バヒド・ハリルホジッチ監督(63)が就任から3連勝を飾った。日本代表監督として史上2人目。手応えは開始15分で明らかになった。開始からずっと立っていた指揮官は前半15分で1度ベンチに戻り、腰掛けた。試合のたび、選手には「(開始)10分で相手を把握しろ」と指示。その10分間で選手たちは2-0と一気に畳みかけた。指揮官は余分に5分かけ、明らかな相手との力関係から勝負アリとみたのだろう。「美しい勝利に満足している。フットボールとして素晴らしいものを提供できた」と口にした。

 後半は5日後のW杯アジア2次予選初戦シンガポール戦(16日、埼玉)を見すえ本田ら主力を計画的に交代させた。この試合は同予選に向けたテストマッチ。それでも前日10日に「W杯は明日から始まると思っている」と“開幕”を宣言。ピッチには「今日はかなりテクニックのある選手を選んだ」と本田やMF香川、宇佐美を並べたベスト布陣を送り出した。

 今回の活動を見すえ4月末から欧州視察に出掛けた。試合を見て、夜には選手を集めてともに食事をとり“ハリルの晩さん”で相互理解を深めた。その場でシーズン佳境を迎えていた欧州組の選手に、いつから代表に合流できるか、まるで“圧迫面接”ともいえる勢いで聞いて回った。

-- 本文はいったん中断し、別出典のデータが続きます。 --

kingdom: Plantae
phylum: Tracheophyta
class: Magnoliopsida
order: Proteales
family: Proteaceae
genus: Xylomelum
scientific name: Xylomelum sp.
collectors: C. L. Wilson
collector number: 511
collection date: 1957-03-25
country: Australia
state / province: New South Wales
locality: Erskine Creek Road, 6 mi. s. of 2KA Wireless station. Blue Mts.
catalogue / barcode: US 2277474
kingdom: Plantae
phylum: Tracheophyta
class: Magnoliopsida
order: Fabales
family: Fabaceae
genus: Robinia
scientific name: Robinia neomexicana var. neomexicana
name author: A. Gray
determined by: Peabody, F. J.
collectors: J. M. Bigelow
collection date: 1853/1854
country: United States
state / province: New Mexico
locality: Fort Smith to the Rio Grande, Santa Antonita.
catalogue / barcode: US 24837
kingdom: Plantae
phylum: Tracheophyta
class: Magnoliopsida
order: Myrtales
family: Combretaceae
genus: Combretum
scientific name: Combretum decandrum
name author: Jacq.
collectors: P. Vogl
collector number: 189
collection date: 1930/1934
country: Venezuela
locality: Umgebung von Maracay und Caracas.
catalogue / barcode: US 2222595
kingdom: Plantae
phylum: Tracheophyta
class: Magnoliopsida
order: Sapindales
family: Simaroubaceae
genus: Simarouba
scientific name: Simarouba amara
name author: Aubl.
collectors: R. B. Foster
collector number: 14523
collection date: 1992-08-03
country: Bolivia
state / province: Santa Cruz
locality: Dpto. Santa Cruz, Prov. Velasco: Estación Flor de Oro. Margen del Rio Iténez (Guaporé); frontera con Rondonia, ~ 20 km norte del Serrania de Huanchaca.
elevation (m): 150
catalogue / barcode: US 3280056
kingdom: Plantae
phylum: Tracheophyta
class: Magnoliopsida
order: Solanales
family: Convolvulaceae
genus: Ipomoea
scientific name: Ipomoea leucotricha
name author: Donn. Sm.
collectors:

 自ら動いて熱望する海外組の段階的早期招集への道筋をつけ、この日の快勝につなげた。満足げに「予選に向け素晴らしい門出だ。選手にブラボーと、全国のみなさんにありがとうと言いたい」と結んだ。【八反誠】

 ◆就任初戦から国際Aマッチ3連勝 ハリルホジッチ監督が就任初戦となった3月27日のチュニジア戦から3戦全勝。初采配からAマッチ3連勝は、Jリーグ創設時に監督だったオフト体制以降初めて。それ以前には長沼健監督が、63年の第1次体制時に初戦から3連勝、72年の第2次体制でも3連勝を記録しており、ハリルホジッチ監督が史上2人目。